**Your objective:** Determine how many lines in the records that follow hold the string "stream". Only that number should be returned.

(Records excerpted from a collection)

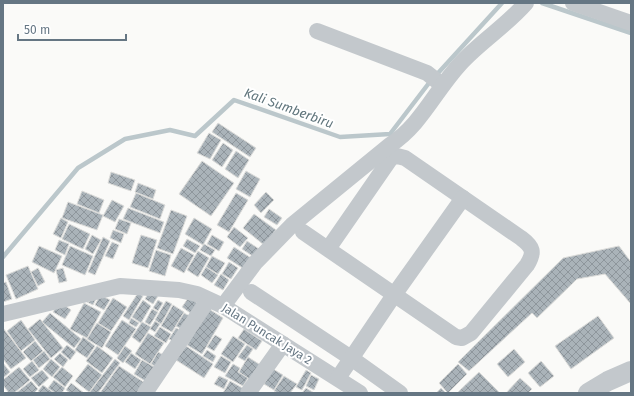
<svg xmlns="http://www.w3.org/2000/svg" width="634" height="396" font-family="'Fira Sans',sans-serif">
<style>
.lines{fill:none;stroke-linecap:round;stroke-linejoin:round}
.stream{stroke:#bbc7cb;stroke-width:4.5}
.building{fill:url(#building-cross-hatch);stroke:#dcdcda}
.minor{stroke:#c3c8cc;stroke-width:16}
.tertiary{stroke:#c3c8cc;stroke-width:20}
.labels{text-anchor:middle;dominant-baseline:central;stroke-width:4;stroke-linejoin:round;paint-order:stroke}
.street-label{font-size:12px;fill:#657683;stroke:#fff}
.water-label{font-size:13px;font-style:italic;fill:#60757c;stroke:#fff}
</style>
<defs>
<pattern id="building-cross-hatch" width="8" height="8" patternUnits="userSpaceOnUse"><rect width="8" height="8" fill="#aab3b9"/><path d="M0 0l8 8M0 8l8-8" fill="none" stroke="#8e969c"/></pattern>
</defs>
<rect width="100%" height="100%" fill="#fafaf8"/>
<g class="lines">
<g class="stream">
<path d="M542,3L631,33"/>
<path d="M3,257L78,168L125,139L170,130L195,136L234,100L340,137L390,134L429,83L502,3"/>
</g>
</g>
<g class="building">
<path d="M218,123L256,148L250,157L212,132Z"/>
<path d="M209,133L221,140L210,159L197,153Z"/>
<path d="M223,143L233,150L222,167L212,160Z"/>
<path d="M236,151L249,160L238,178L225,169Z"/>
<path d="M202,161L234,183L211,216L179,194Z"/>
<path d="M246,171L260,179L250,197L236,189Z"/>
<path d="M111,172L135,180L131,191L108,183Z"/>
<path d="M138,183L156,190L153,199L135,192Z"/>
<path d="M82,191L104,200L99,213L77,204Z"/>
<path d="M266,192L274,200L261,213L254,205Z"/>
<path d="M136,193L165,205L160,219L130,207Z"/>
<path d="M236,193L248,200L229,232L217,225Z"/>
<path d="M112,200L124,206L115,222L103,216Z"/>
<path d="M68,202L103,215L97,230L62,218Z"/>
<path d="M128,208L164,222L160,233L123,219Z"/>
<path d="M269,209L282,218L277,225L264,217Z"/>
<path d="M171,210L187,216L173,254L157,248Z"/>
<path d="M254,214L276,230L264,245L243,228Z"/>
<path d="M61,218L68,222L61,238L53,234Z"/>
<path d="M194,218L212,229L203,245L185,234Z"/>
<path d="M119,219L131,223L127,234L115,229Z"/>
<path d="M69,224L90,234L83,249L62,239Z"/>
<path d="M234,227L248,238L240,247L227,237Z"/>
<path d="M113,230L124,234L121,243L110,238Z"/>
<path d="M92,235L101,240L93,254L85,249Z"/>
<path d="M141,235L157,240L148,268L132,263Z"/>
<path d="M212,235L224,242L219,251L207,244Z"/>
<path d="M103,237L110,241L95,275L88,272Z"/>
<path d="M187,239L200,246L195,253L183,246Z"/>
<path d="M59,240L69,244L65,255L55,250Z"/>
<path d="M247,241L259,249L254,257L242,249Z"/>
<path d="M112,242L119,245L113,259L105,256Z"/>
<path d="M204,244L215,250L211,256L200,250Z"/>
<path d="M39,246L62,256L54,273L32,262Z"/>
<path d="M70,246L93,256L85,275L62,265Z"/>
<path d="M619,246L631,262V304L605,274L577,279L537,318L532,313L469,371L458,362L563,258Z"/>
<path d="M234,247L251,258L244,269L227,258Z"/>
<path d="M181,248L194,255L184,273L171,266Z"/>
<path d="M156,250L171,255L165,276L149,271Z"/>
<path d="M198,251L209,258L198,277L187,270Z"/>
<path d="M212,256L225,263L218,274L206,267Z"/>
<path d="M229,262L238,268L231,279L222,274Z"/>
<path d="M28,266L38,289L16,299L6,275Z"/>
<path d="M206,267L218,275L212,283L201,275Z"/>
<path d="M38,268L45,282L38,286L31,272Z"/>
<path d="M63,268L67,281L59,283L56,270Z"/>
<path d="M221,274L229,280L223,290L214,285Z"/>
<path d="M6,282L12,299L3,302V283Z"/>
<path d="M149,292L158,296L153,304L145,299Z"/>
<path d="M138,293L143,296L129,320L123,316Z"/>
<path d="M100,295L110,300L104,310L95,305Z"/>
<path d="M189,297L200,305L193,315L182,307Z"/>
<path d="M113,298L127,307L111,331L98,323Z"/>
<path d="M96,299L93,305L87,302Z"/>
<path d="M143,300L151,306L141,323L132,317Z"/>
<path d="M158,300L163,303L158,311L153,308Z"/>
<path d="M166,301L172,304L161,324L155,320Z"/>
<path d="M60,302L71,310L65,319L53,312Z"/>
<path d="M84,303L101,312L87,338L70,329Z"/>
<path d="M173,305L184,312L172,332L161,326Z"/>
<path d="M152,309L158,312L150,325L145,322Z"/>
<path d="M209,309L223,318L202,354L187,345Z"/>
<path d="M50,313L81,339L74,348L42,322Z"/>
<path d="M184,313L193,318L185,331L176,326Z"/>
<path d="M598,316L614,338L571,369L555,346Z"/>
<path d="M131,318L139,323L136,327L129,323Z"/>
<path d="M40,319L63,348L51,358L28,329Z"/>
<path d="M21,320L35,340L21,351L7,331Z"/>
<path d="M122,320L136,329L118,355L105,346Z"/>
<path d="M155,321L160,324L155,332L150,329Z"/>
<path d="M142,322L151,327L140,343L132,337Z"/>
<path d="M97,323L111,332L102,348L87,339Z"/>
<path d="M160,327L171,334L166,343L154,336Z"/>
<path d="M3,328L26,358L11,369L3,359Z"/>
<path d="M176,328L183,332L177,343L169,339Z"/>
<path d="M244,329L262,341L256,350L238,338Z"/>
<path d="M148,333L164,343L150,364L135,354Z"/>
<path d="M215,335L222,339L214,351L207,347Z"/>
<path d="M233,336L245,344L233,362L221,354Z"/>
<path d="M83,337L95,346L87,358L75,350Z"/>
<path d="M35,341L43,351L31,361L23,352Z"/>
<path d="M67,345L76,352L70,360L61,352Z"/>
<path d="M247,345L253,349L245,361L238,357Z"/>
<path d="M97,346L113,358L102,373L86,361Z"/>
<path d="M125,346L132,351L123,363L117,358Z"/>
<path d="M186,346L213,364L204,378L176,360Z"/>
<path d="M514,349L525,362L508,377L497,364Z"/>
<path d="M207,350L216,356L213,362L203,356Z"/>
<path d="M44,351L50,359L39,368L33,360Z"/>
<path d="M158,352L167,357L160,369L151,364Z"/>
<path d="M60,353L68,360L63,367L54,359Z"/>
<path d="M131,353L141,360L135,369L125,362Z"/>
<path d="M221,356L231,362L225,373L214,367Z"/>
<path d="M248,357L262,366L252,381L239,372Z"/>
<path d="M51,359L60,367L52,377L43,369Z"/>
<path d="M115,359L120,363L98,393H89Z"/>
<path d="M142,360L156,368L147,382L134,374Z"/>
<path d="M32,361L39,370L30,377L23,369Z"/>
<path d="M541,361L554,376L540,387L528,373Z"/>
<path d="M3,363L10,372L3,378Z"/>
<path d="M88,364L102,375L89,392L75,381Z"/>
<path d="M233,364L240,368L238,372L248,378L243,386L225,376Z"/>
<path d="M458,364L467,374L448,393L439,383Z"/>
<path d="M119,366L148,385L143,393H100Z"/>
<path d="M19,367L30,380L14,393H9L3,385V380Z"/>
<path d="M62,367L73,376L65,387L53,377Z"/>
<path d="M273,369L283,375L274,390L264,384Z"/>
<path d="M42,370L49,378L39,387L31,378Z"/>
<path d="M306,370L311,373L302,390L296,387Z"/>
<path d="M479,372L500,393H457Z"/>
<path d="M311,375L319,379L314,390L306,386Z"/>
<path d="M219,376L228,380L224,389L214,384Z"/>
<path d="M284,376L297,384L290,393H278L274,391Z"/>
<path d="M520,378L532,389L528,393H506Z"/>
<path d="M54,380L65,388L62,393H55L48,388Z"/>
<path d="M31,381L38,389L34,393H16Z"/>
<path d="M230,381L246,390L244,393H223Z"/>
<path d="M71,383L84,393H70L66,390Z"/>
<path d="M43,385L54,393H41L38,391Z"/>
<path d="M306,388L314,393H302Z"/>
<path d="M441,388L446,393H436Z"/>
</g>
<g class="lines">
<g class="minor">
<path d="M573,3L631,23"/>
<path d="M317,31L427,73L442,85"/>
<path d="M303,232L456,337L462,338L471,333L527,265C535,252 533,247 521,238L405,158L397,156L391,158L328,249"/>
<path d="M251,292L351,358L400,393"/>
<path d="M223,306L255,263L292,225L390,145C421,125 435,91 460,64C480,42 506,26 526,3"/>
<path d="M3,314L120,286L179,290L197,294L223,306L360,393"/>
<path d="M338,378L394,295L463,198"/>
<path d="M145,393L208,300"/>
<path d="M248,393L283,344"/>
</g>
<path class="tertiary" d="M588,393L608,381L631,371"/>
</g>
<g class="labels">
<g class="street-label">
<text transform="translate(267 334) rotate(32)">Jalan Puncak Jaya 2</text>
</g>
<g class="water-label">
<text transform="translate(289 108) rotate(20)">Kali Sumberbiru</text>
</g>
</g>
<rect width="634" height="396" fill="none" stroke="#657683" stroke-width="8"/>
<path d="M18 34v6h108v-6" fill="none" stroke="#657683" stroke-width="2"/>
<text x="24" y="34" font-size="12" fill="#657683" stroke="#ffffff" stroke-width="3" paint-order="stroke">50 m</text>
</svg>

**Answer for the task:** 2